Drug Pricing Bill Caps Years of AHF Advocacy

In Featured, News by Ged Kenslea

Major Defeat for Big Pharma

(LOS ANGELES) August 7, 2022 – AIDS Healthcare Foundation welcomes the U.S. Senate’s vote to approve historic legislation empowering Medicare to lower drug prices.

“I particularly want to thank President Biden. In his persistent and dogged determination, the president didn’t give up. He prodded, cajoled and pushed his former Senate colleagues to bring home this win for so many people who can’t afford their medications,” said AIDS Healthcare Foundation President Michael Weinstein. “We urge swift approval in the U.S. House of Representatives so the president can sign this bill into law.

The U.S. Senate approved the Inflation Reduction Act of 2022, historic legislation that finally gives Medicare, the largest payer of prescription drugs, the power to negotiate drug prices. Since 2003, U.S. law, that the drug industry promoted, explicitly prohibits the federal government from negotiating lower drug prices on behalf of Medicare beneficiaries. In 2019, total Medicare Part D spending was $180 billion.

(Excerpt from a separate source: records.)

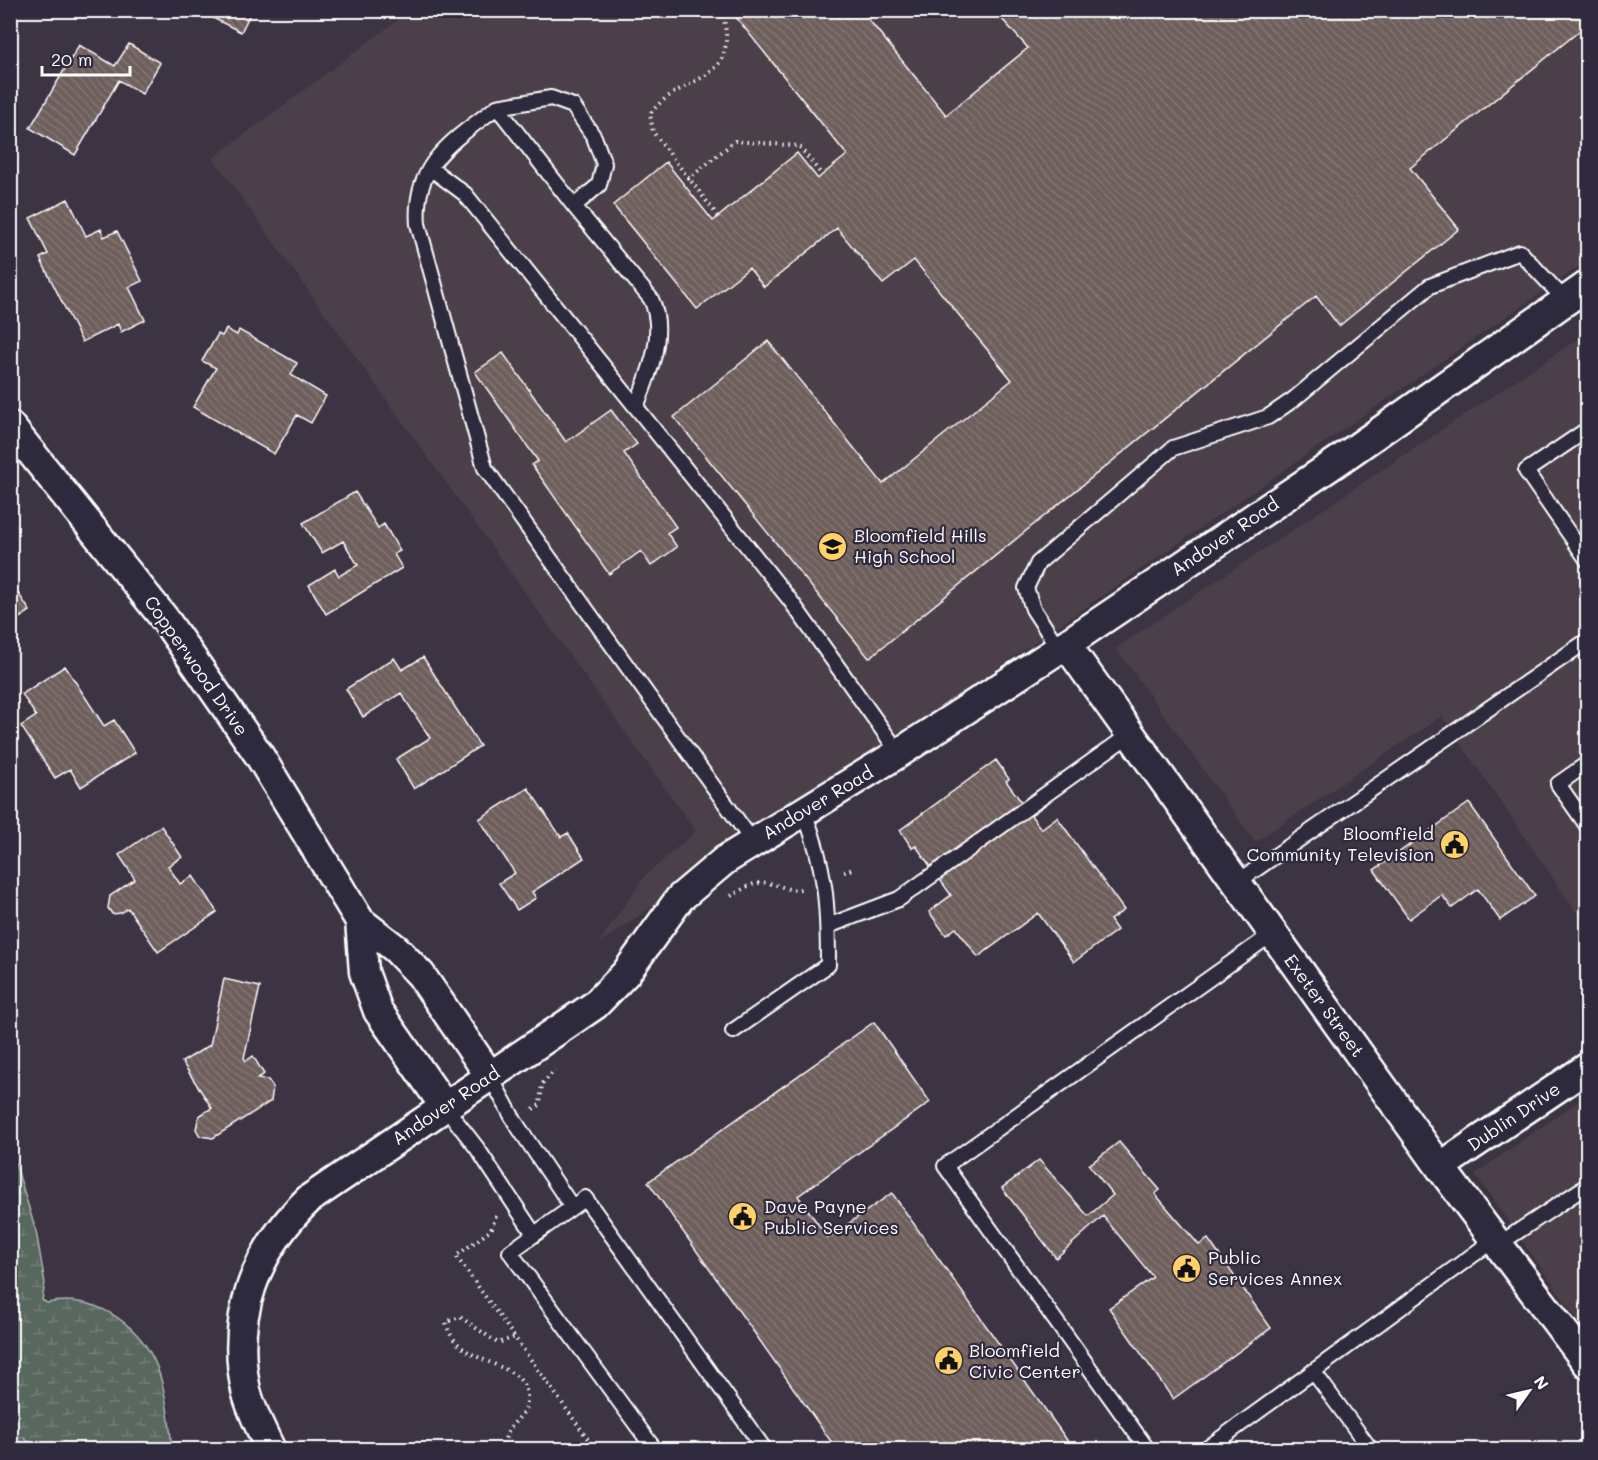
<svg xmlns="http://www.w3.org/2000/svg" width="1598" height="1460" font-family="Mali,sans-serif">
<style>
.built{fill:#4b414a}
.wetland{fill:url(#wetland-marsh);stroke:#acb4af;stroke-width:1.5}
.water{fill:url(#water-waves);stroke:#9ca3b2;stroke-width:1.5}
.building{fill:url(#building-back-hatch);stroke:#fff;stroke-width:1.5}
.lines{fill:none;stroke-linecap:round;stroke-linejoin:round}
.lane-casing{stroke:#fff;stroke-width:18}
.street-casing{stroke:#fff;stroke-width:33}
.path{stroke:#fff;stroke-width:4;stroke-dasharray:1.5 4.5;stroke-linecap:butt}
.lane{stroke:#2f2a3d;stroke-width:14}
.street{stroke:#2f2a3d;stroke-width:28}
.labels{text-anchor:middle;stroke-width:4.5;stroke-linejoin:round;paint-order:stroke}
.poi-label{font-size:18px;fill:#fff;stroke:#2f2a3d;text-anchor:start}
.street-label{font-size:18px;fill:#fff;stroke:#2f2a3d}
</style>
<defs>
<pattern id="wetland-marsh" width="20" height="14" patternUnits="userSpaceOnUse" patternTransform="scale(1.5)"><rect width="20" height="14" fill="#59685f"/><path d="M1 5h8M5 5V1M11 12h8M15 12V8" fill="none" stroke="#727f77"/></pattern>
<pattern id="water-waves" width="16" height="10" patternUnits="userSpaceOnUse" patternTransform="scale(1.5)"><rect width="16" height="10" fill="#5a667e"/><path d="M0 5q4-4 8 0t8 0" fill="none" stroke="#737d91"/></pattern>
<pattern id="building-back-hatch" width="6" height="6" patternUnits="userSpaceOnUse" patternTransform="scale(1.5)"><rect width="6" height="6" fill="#6e5e5b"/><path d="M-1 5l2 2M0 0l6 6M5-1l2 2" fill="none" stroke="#847674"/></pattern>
</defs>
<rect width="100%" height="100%" fill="#3c3443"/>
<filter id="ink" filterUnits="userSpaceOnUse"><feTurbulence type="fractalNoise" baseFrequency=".0167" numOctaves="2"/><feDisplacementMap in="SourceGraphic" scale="12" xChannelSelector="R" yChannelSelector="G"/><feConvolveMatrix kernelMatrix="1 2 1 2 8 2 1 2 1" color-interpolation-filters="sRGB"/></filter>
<g filter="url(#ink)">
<path class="built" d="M410,11h1177v250l-989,683 47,-68 51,-45 -483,-673z
M1587,333v595l-145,-212 -187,126 -139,-194z
M1587,1095v238l-112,-159z"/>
<path class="wetland" d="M10,1146l26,85 9,52 -3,17 5,3c50,-10 99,24 113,73 7,23 10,50 12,73h-136l-6,-7 -19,-5z"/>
<path class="water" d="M11,1437h12l13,12h-25z"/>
<path class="building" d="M197,10h55l-11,22z
M861,10l85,105 82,-67 -34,-38h594v14l-178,144 49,61 -120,97 -23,-30 -447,362 -195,-241 94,-76 115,143 129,-104 -98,-120 -31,24 -46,-56 -73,59 -15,-19 -52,41 -84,-104 53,-43 47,59 84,-68 21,26 4,-4 25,-20 -116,-144z
M129,44l31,19 -18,31 -23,-14 -44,75 -45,-27 49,-83 36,21z
M68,199l18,37 15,-7 3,8 13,-6 25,50 -13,6 16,33 -24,12 -3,-8 -36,18 -42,-84 8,-4 -18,-36z
M226,329l11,6 2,-5 58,33 -6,12 35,21 -15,27 -14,-8 -23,39 -81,-47 23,-39 -14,-7 16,-27 4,2z
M503,353l63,89 45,-32 26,34 -13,9 52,74 -9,6 10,14 -26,19 -10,-15 -32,23 -77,-109 6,-4 -63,-89z
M355,492l23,36 6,-4 16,27 -6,3 8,14 -76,46 -17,-29 26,-16 4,7 19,-11 -15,-24 -21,12 -19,-30z
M10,581l20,30 -20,13z
M423,657l57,89 -66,43 -18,-30 34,-21 -29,-45 -38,24 -17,-28 48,-31 8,12z
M65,666l39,60 10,-6 21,33 -54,34 -11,-18 -15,9 -34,-52 15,-10 -14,-22z
M996,760l13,19 -3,2 35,48 16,-12 67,93 -14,10 7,10 -43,32 -36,-49 -60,44 -22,-29 -10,7 -17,-23 22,-17 -35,-49 -4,2 -12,-18z
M528,788l33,49 7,-4 16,25 -52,34 4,6 -19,12 -18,-27 16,-10 -36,-54z
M1469,803l66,93 -35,24 -22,-31 -26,19 -10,-13 -33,24 -35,-49z
M161,826l21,31 -14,9 12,18 13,-8 24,36 -59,40 -30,-44 -7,5 -9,1 -4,-6 2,-12 25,-17 -16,-24z
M224,979l36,8 -16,71 2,3 7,-5 11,18 -7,5 11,1 5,7 -2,14 -58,37 -13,-2 -4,-7 3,-13 13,-8 -30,-46 28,-17z
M874,1022l56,80 -132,94 30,42 64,-45 182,257h-237l-189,-268z
M1119,1142l41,48 -5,4 44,51 9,-6 63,89 -98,71 -64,-91 44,-31 -50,-61 -47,42 -54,-70 37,-28 49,56 25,-21 -24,-30z"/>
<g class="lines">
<defs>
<path id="lane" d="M497,107l54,-9 22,8 21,31 10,27 -5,21 -25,21
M430,168l35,26 171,213
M1588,429l-62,42 62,90
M1059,649l-26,-40 -7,-21 12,-25 135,-115 95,-31 26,-18 136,-113 90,-34 45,48
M1588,763l-30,21 30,43
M753,842l-268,-374 -67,-244c-5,-61 35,-83 79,-117l77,99 77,93c16,35 -2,74 -15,108l154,193 109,153
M1236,883l352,-243
M828,926l71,-27 230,-164
M733,1031l95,-66c0,-59 -2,-97 -24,-153
M490,1076l25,46 57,85
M445,1107l32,41 57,86
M1499,1244l89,-59
M1313,1371l58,79
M655,1450l-145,-198 75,-54 180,252
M1148,1450l-203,-284 327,-232
M1205,1450l290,-211"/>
<path id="street" d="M10,426l154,192 95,137 101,166 36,28 25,26 69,101
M1066,644l374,523 148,197
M360,921l4,51 14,39 67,96
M1440,1167l148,-100
M271,1450c-9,-19 -20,-39 -25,-60 -16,-74 10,-140 63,-191l286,-194 31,-32 54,-75 45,-38 174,-107 160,-104 279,-188 250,-176"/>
</defs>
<use href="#lane" class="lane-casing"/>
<use href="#street" class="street-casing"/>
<path class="path" d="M688,179l47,-38 64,5 23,29
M718,216l-65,-84 -3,-18c33,-44 92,-25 72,-104
M844,872l9,-3
M731,896c9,-5 18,-12 28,-13 16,-3 29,11 44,5
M533,1109l7,-4 2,-21 13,-14
M496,1216l-5,14 -35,26 140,194
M502,1450c2,-6 3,-13 6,-18 6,-12 18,-17 19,-31 3,-44 -71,-31 -81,-79l14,-5 38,26 17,-6"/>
<use href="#lane" class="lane"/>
<use href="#street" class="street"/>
</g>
</g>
<defs>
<symbol id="school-disc" viewBox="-11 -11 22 22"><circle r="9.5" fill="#ffd166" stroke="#2f2a3d"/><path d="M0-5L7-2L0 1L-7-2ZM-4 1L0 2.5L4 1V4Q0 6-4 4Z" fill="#111"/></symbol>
<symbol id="civic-disc" viewBox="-11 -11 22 22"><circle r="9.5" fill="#ffd166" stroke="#2f2a3d"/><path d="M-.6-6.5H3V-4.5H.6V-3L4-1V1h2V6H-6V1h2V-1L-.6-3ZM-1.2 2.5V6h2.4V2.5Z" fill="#111"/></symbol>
</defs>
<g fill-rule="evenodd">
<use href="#school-disc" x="816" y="530" width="33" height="33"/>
<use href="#civic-disc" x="1438" y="828" width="33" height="33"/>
<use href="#civic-disc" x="726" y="1200" width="33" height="33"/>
<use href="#civic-disc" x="1170" y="1252" width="33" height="33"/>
<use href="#civic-disc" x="932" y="1344" width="33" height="33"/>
</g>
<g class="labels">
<g class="poi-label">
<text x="854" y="542">Bloomfield Hills<tspan x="854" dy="21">High School</tspan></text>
<text x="1434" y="840" text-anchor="end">Bloomfield<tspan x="1434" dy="21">Community Television</tspan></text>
<text x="764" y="1213">Dave Payne<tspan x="764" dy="21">Public Services</tspan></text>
<text x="1208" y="1264">Public<tspan x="1208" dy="21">Services Annex</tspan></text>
<text x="969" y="1357">Bloomfield<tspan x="969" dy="21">Civic Center</tspan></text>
</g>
<g class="street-label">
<text transform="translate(1225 537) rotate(-34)" y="6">Andover Road</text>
<text transform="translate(196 666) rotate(55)" y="6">Copperwood Drive</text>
<text transform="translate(818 803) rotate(-31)" y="6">Andover Road</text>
<text transform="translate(1324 1006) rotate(54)" y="6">Exeter Street</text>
<text transform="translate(446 1106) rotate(-34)" y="6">Andover Road</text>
<text transform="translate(1514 1117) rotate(-34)" y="6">Dublin Drive</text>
</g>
</g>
<rect width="1598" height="1460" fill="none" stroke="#2f2a3d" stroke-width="36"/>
<rect x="18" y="18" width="1562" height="1424" fill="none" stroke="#fff" stroke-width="2" filter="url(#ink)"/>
<g transform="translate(1529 1391) rotate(56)" stroke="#2f2a3d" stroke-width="4.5" paint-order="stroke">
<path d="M0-4.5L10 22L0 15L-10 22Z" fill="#ffffff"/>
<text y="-9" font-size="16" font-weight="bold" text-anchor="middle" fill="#ffffff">N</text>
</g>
<path d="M42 66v9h88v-9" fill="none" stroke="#ffffff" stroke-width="3"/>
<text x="51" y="66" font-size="18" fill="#ffffff" stroke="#2f2a3d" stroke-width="4.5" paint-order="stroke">20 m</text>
</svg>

(Source:  A Data Book: Health Care Spending and the Medicare Program (PDF). Medicare Payment Advisory Commission. 2021. p. 171.)

In addition to giving Medicare power to negotiate drug prices for the most expensive medicines, the Senate-approved bill caps out-of-pocket drug costs for Medicare beneficiaries, extends the Affordable Care Act insurance subsidies through 2025 and invests in clean energy security and climate change programs while bringing down the deficit.

This landmark deal overcame enormous opposition from the drug industry which spent millions on lobbyists, consultants and scare tactic advertisements in an attempt to kill this common-sense proposal.  At the front end, taxpayers pay for much of the research and development of these drugs through government research, and again at the pharmacy counter through Medicare.

AHF proudly sponsored two ballot measures promoting drug price negotiation in California and another in Ohio which the drug industry spent millions opposing.  While those ballot measures lost at the polls, they laid the groundwork for a movement that today celebrates this milestone.